■ **BRIEF**: Copy out the lines of the records below, and only those lines, from the one with "County Counsel" through the one with "Nevada City Rancheria Nisenan Tribe", exactly as they appear.

■ **INPUT DATA**:
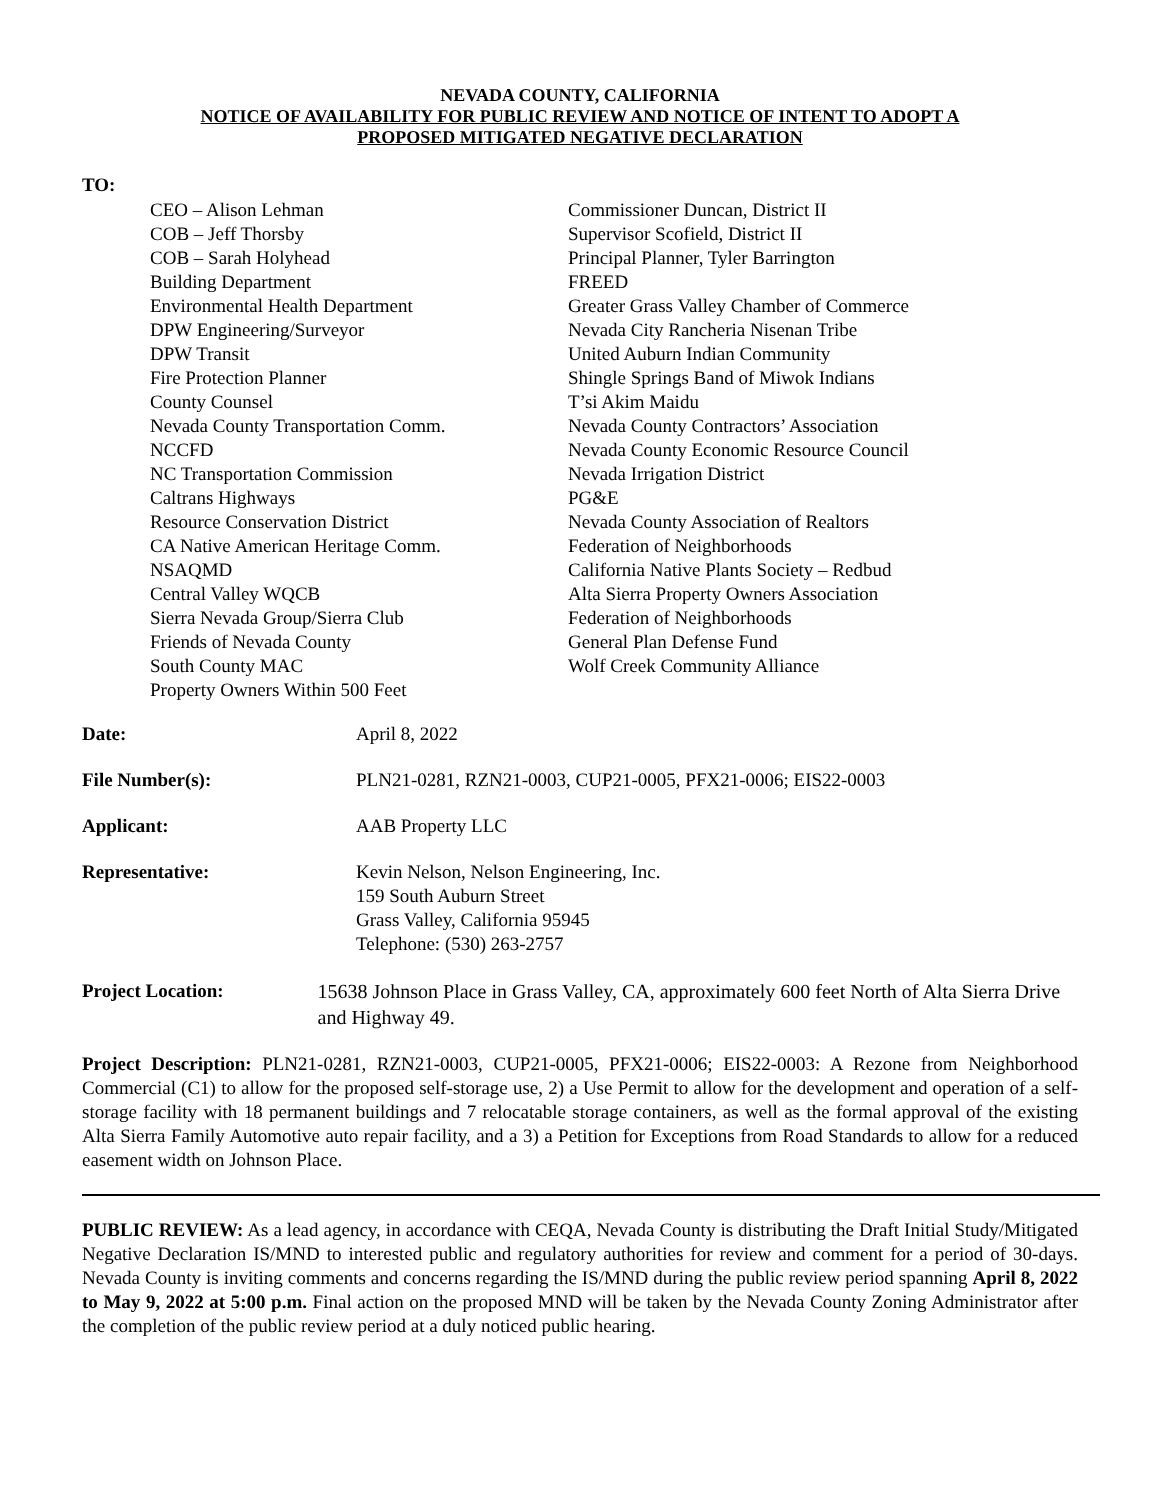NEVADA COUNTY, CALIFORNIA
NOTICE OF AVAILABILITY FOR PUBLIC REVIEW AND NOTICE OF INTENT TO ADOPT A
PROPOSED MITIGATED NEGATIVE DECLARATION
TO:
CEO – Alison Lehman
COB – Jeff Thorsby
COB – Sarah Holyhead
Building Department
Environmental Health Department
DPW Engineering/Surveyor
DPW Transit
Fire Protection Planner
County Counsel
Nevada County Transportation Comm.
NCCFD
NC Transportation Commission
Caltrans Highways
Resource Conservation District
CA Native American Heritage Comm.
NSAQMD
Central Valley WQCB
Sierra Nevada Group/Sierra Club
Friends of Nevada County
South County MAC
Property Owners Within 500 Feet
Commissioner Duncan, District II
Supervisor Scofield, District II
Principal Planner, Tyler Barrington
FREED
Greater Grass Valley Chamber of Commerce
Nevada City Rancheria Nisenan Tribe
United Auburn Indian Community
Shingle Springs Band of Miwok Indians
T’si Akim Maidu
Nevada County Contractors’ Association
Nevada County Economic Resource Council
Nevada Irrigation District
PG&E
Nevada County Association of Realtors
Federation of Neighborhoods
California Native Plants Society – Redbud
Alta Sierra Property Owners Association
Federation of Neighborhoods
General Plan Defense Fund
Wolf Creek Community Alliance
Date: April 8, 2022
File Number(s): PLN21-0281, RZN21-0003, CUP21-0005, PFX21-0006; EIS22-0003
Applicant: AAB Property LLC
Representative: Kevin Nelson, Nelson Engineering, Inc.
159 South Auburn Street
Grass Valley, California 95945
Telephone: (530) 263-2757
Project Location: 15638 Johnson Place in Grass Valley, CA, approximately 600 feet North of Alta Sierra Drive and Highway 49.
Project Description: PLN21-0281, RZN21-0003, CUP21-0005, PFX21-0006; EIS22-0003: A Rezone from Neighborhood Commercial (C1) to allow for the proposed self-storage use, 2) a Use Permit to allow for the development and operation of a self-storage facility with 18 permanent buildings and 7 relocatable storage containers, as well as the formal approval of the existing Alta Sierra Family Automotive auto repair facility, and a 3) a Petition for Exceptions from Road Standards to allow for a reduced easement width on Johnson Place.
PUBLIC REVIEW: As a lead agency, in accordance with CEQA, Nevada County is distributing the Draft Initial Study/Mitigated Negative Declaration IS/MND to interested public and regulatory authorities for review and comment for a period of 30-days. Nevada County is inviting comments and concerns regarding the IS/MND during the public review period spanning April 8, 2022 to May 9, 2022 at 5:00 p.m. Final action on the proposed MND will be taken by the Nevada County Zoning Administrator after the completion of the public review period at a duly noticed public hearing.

--

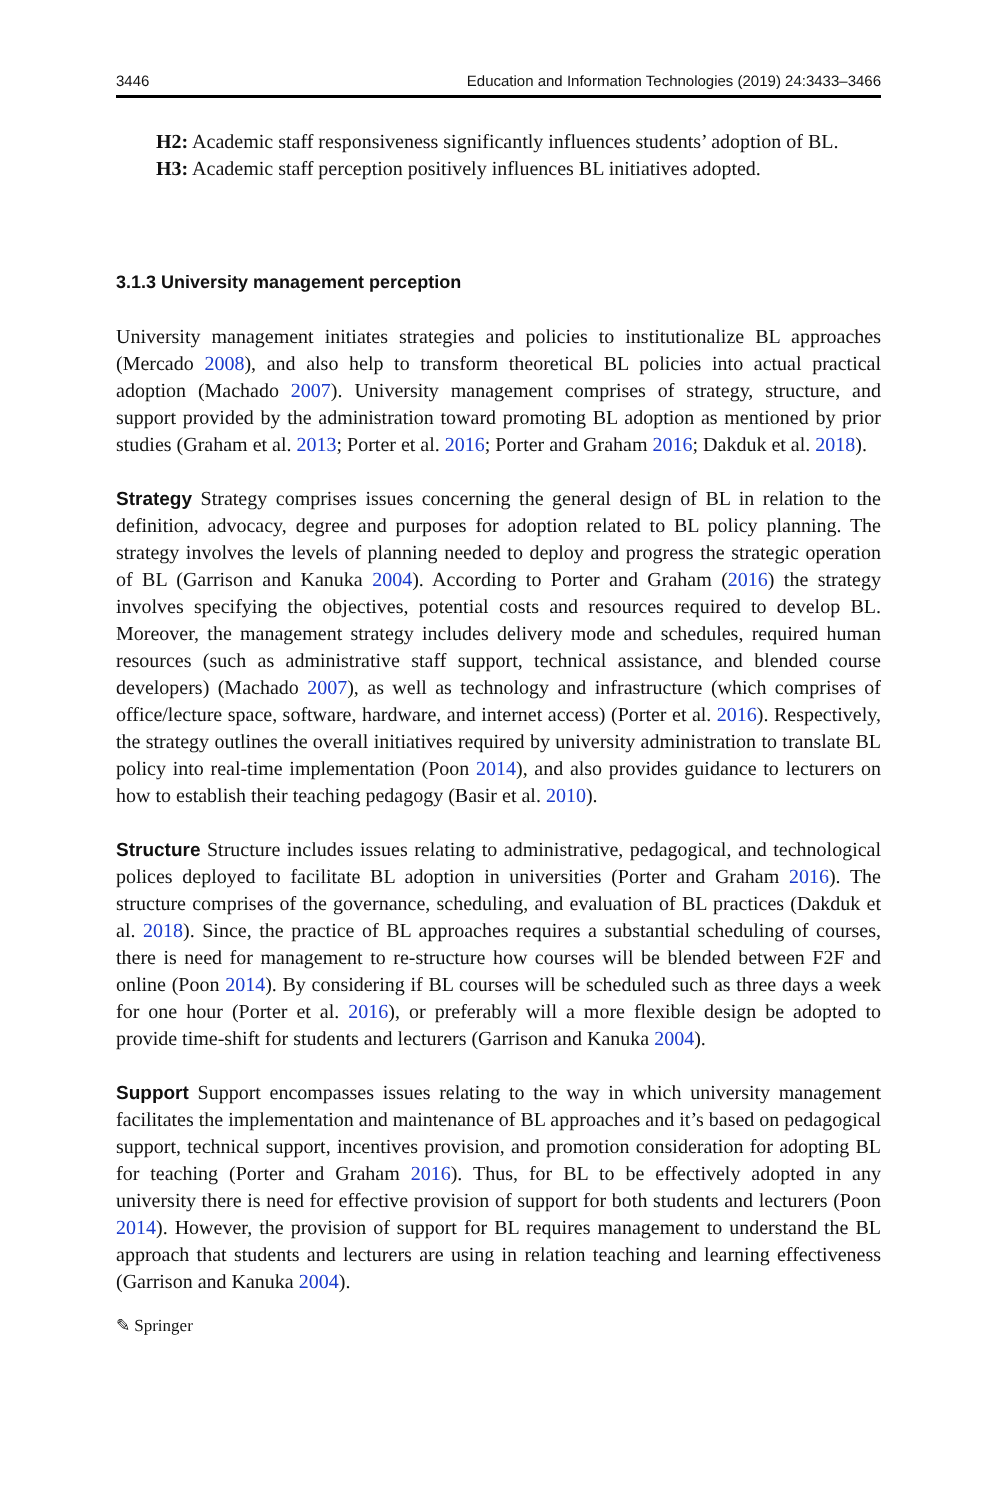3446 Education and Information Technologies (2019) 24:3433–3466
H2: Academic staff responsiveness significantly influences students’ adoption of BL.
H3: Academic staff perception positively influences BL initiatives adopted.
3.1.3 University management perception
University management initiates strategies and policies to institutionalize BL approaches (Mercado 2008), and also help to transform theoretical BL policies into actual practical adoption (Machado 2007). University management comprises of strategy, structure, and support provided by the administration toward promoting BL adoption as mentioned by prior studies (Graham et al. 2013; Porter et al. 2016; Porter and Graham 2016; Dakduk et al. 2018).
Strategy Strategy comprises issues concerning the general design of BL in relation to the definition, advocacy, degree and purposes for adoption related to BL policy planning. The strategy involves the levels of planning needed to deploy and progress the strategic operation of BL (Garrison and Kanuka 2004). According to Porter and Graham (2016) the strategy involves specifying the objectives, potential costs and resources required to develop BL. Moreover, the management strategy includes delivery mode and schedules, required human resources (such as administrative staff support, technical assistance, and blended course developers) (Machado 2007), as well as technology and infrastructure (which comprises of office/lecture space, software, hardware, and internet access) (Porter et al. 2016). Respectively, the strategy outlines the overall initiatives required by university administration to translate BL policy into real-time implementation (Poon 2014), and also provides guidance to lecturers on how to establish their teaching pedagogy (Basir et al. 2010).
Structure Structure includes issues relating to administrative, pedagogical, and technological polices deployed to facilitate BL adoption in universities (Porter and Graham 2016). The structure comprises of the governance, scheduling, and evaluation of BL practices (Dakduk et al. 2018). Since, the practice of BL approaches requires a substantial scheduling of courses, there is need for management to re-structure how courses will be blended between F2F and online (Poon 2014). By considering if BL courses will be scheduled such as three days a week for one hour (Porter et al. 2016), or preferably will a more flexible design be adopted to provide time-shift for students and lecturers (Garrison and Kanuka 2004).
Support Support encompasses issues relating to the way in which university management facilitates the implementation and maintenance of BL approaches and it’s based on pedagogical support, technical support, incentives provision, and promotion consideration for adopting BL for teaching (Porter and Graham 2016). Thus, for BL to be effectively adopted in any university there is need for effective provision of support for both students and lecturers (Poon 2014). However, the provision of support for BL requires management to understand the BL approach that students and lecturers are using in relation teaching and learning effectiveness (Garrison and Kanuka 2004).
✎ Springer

■ **RESULT FOR THIS TASK**:
County Counsel
Nevada County Transportation Comm.
NCCFD
NC Transportation Commission
Caltrans Highways
Resource Conservation District
CA Native American Heritage Comm.
NSAQMD
Central Valley WQCB
Sierra Nevada Group/Sierra Club
Friends of Nevada County
South County MAC
Property Owners Within 500 Feet
Commissioner Duncan, District II
Supervisor Scofield, District II
Principal Planner, Tyler Barrington
FREED
Greater Grass Valley Chamber of Commerce
Nevada City Rancheria Nisenan Tribe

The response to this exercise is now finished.